We sample to survive
Our analytics pipeline ingests events and histograms from every install. At scale, keeping 100% of everything is neither cheap nor necessary, so we sample — per install, so a given device is consistently in or out of the sampled set rather than flipping a coin per request.
Sampling is one of those decisions that feels innocent until a number on a dashboard is quietly wrong.
The trap: a total that read low
A dashboard showed "total requests" by reading the count field off a histogram. With sampling on, that number came in low — roughly by the sampling rate. The fix looked obvious: divide by the rate to "scale it back up."
That scaling is correct for some metrics and subtly, stubbornly wrong for others. The difference is the whole point.
Ratios are free; totals are not
Split every metric into two families:
- Ratios and shape — error rate, mean latency, P50/P99, cache hit ratio. These are relative quantities.
- Absolute totals — total requests, total revenue, number of installs that did X. These are extensive quantities.
Under sampling, the two families behave in completely different ways.
Why P99 and error rate survive sampling
A percentile or a rate is a property of the distribution, not of how many samples you drew from it. Sample uniformly and the sampled distribution has (in expectation) the same shape as the full one: P99 of the sample ≈ P99 of the population. An error rate — errors over total, both scaled by the same factor — has the sampling rate cancel out entirely.
The beautiful part: you don't even need to know the sampling rate to read these correctly. They come out unbiased, for free.
Why the total stays wrong — even with a lot of data
To recover an absolute total you do the opposite: take the sample's count and multiply by 1 / rate. That's an estimator, and its error isn't governed by how many events you collected — it's governed by how many installs you sampled, and how evenly volume spreads across them.
Per-install sampling is cluster sampling: you keep or drop a whole device's stream at once. If business volume is heavy-tailed — a handful of power users generate most of the traffic — then whether your estimate is right depends almost entirely on whether those few whales landed in the sample. Either they're in (you over-count) or they're out (you under-count). Collecting more events doesn't help; only more installs narrows the error, and under a heavy tail even a large install count stays biased.
So "divide by the rate" yields a number that looks precise and is quietly off — sometimes by a lot.

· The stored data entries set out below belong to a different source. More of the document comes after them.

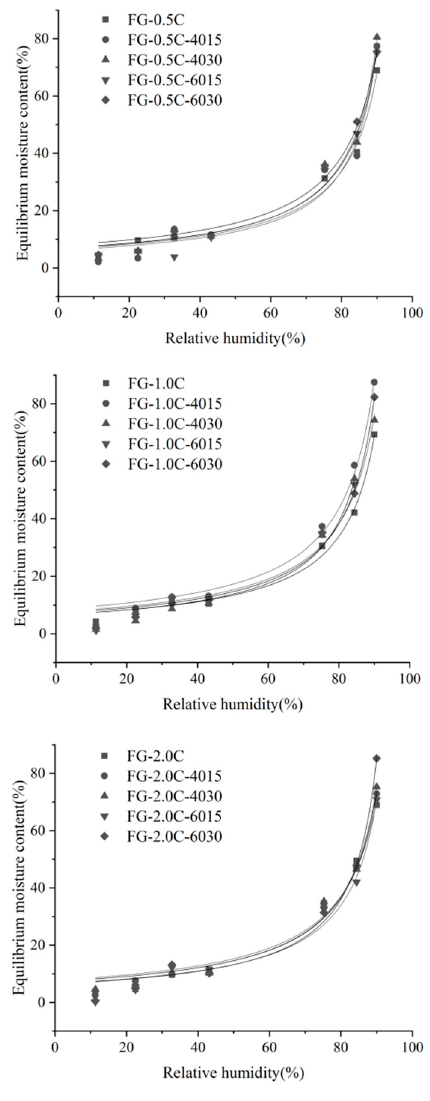
Figure 1. Fitting curves of isothermal hygroscopic Guggenheim–Anderson–de Boer (GAB) model of flaxseed gum (FG)-carvacrol (C) films with ultrasonic assisted treatment. Table 3. Guggenheim–Anderson–de Boer (GAB) isothermal moisture absorption model parameters and fitting accuracy of flaxseed gum films incorporated with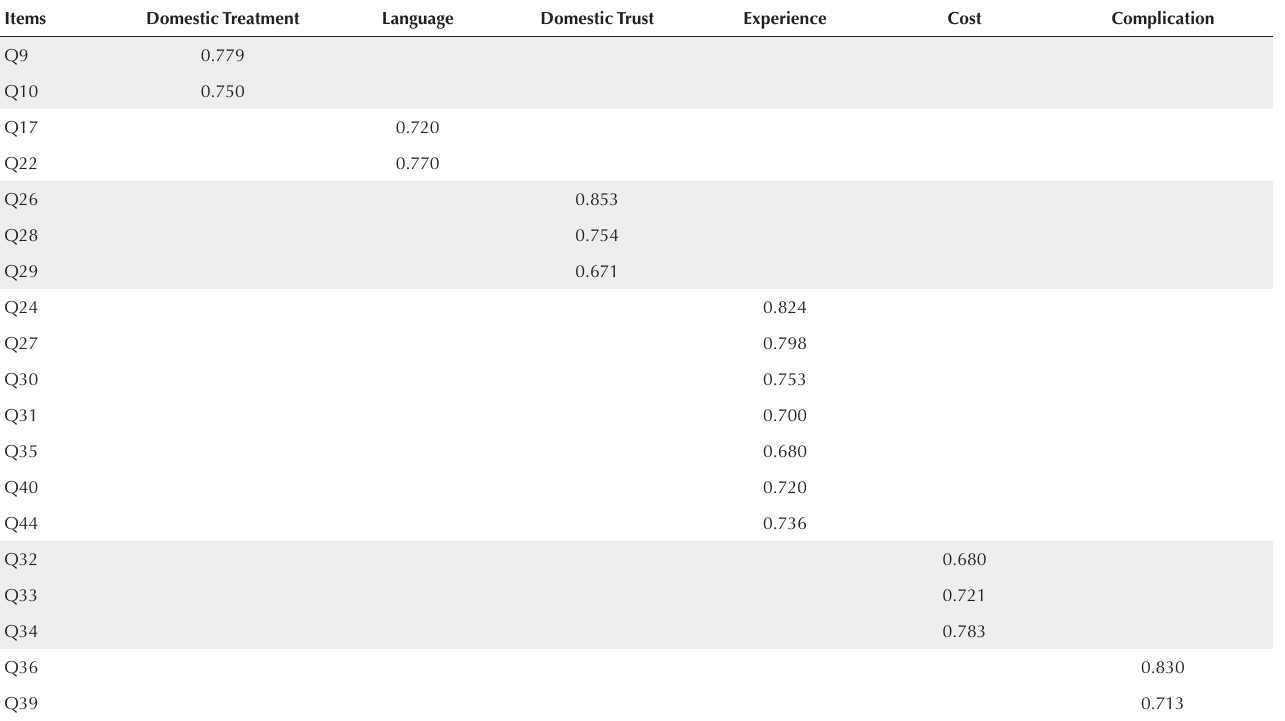
Table 1. Investigation of Unidimensionality of Each Factor Using Principal Component Analysis Items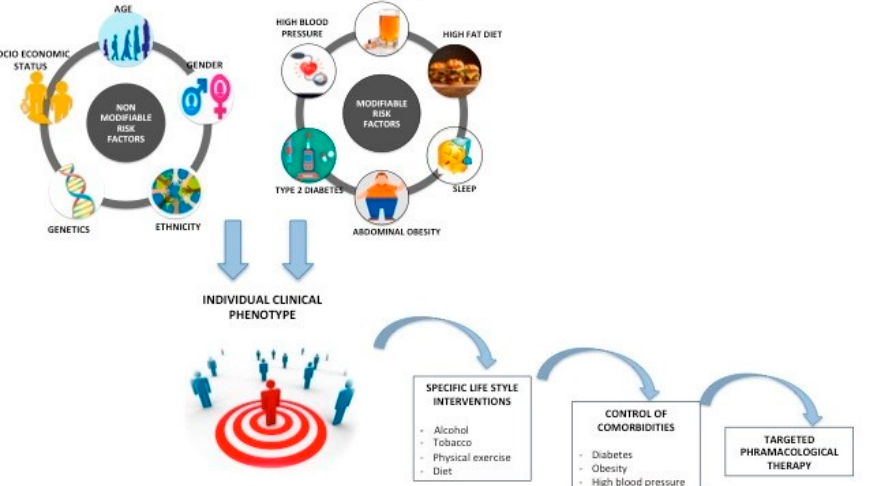
Figure 1. The severity of the liver damage in non-alcoholic fatty liver disease (NAFLD) is determined by the interaction of multiple risk factors combined in a well-determined clinical phenotype. Some of these factors (i.e., age, gender, genetics, etc.) cannot be modified, while others (obesity, type 2 diabetes, high blood pressure, sleep apnea) can be modified through specific interventions (general lifestyle measures or targeted control of comorbidities). Because of a unique clin- ical phenotype of each patient, NAFLD therapeutic interventions should be tailored on a clinical-based personalized ap- proach for the selection of the best non-pharmacological approach or drug candidates to target a specific physiopatho- genic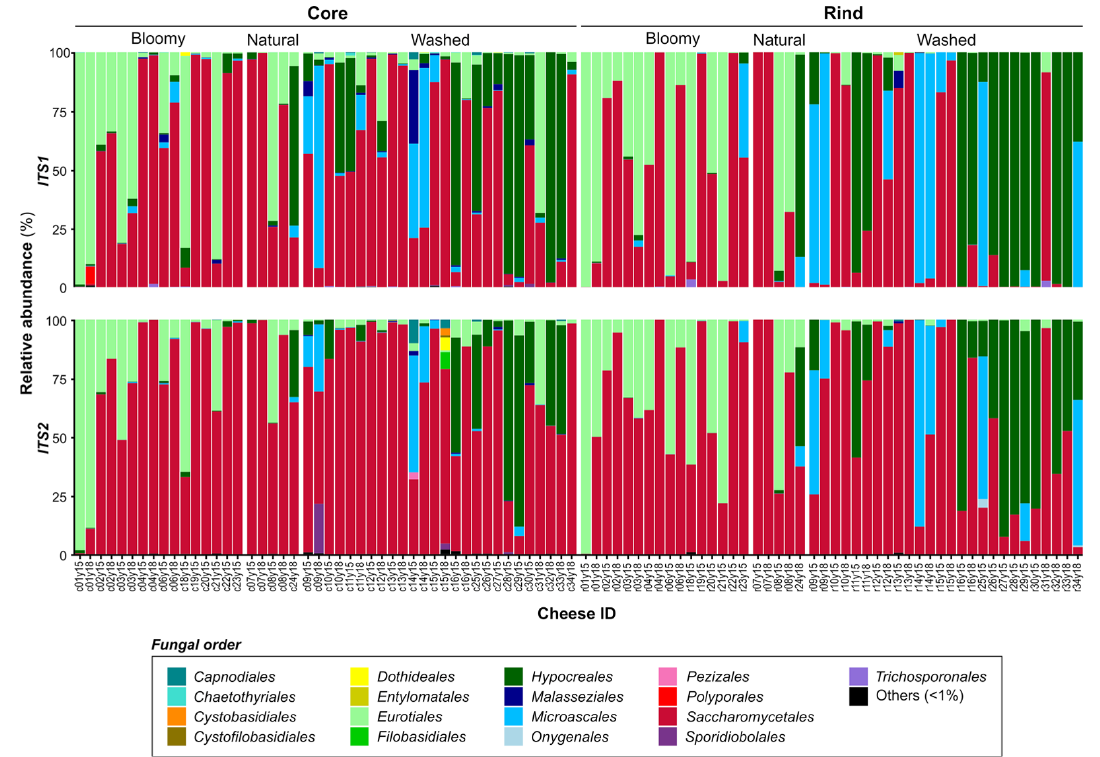
Figure 2. Comparative distribution of the most abundant fungi in cheese ecosystems. Each col- umn shows the relative abundance of the fungal (ITS) microbiota representing over 1% of the average abundance (order <1% are combined and shown in black). Vertical sections show different ITS targets: the top row shows ITS1 data, and the bottom row shows ITS2 data. Horizontal sections show different parts of the cheese according to the rind type (bloomy, natural or washed): the left row shows cheese core data, and the right row shows cheese rind data. The last number of the cheese ID refers to the year of production (2015 or 2018) for the 32 cheese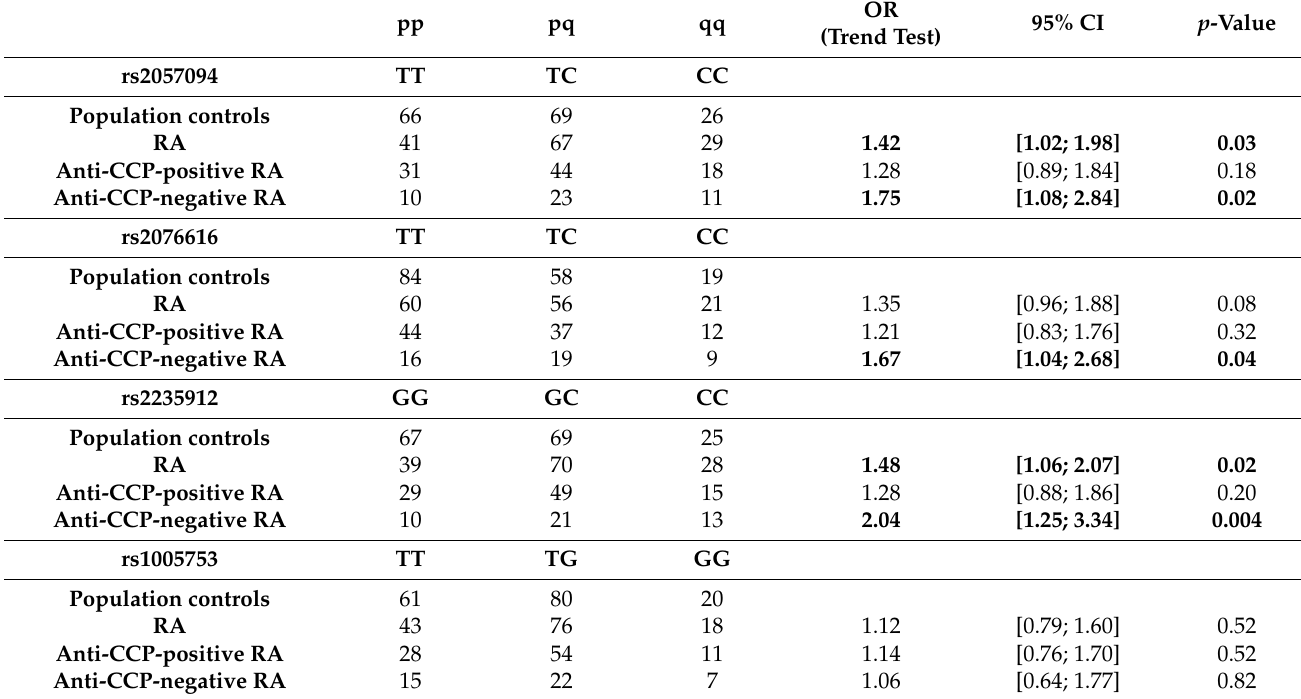
Table 2. Associations between polymorphisms in the peptidylarginine deiminase 2 gene ( PADI2 ) and rheumatoid arthritis (RA), in general ( n = 137), anti-CCP-positive RA ( n = 93) or anti-CCP-negative RA ( n = 44) in particular, in subjects with self-reported periodontitis ( n = 298). pp pq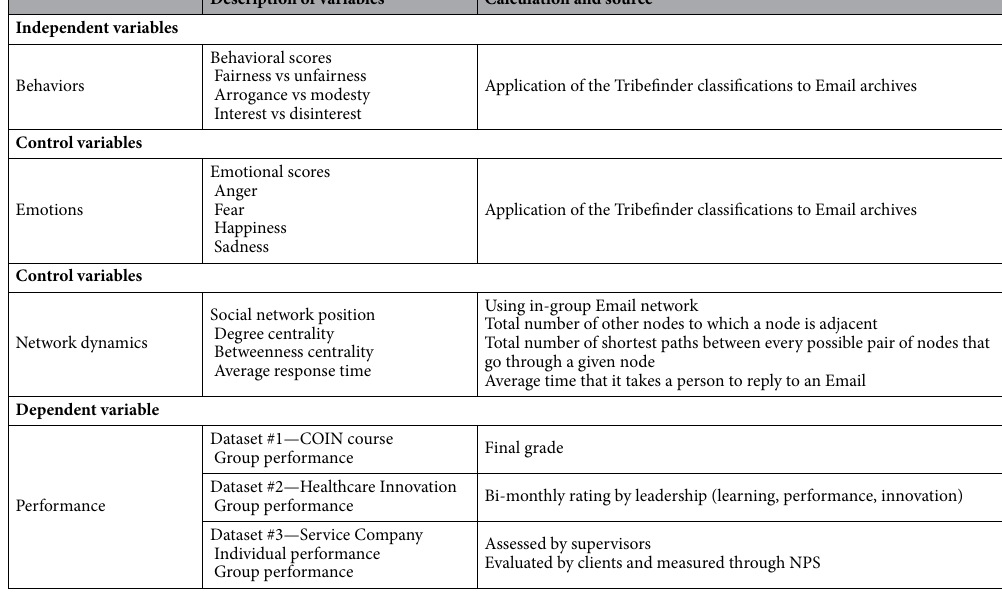
Table 1. Description of the variables.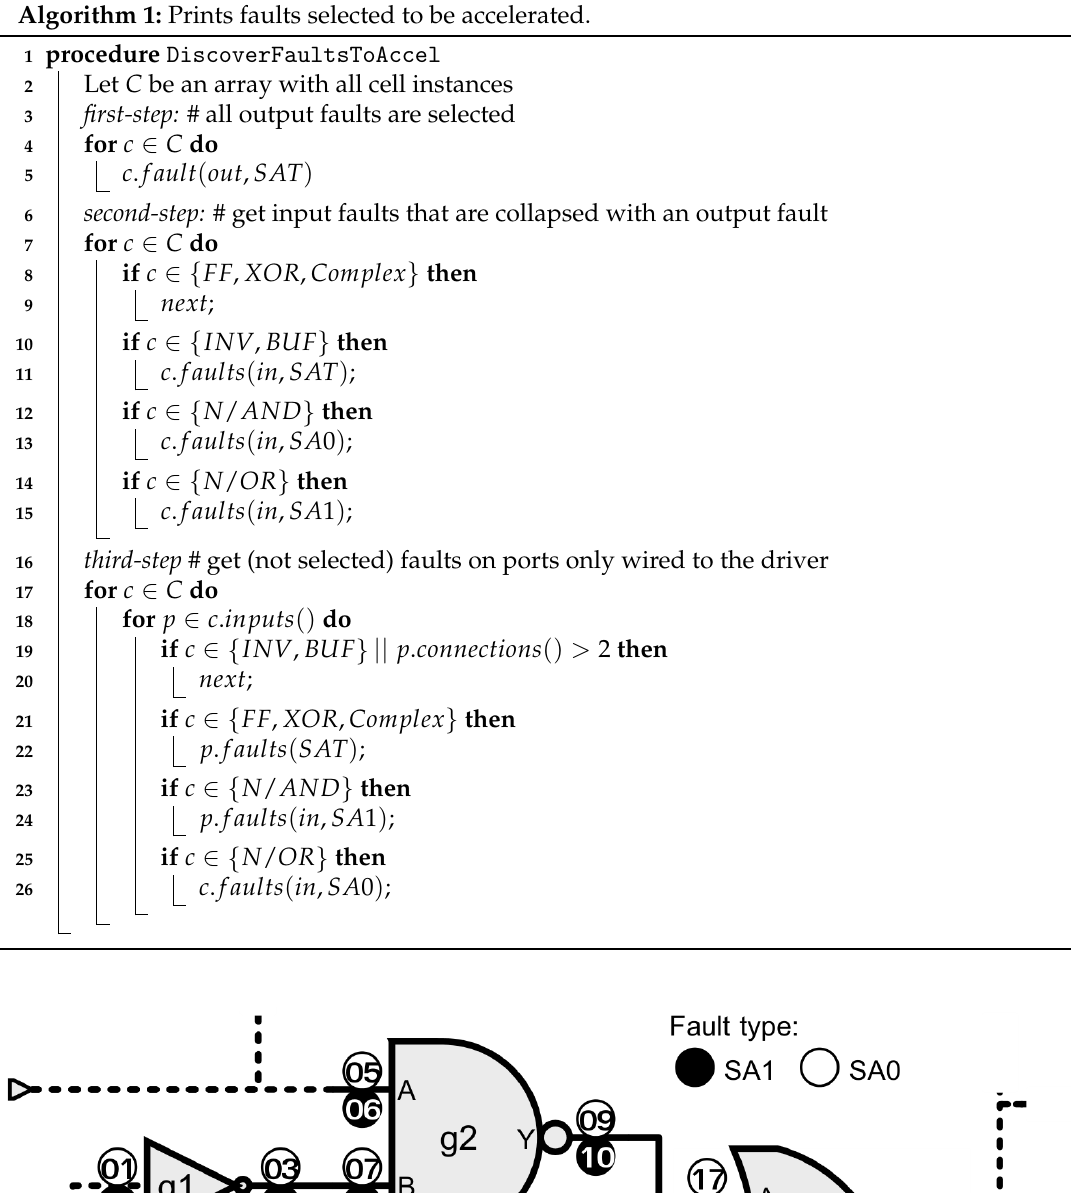
Algorithm 1: Prints faults selected to be accelerated.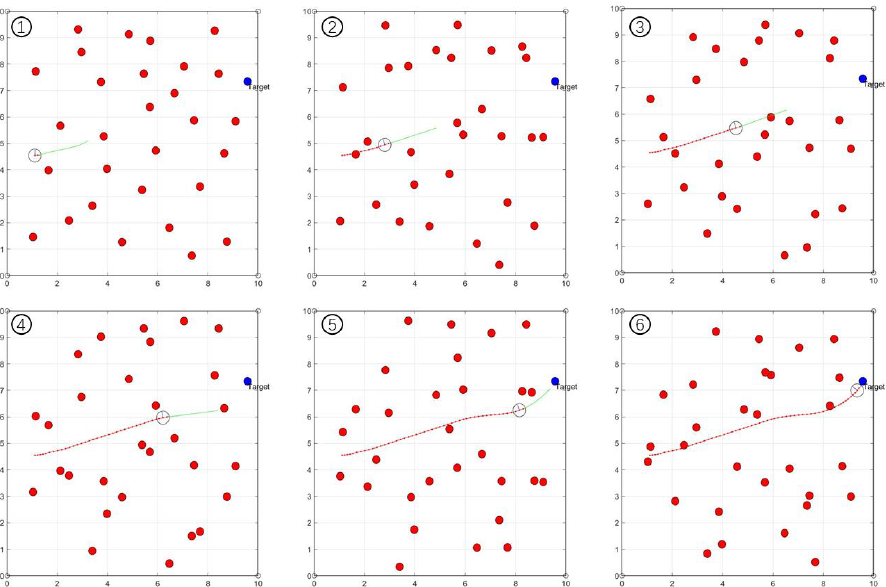
Figure 18. CPU time comparison of APOLLO, TEB and FALCO.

The fix: count for totals, sample for shape
The rule we settled on:
- Business totals go through always-on, full-fidelity events. They are never reconstructed from a sampled histogram.
- Sampled histograms are for ratios and shape — percentiles, rates, distributions — where sampling is unbiased and cheap.
In our dbt models this is two deliberately different columns: sample_count (the size of the sample, for variance/confidence) versus request_count (the real business volume, from full events). They are not interchangeable — conflating them is exactly the bug we hit. A cross-repo contract lint now asserts the two stay separate and sourced from the right place, so the semantics are enforced, not remembered.
Takeaway
Sampling is free for ratios and percentiles and a trap for totals. Before you divide by the sampling rate, ask whether the quantity is relative or extensive. If it's a total that matters to the business, don't sample it — count it — and name your columns so the next person can't lose the distinction.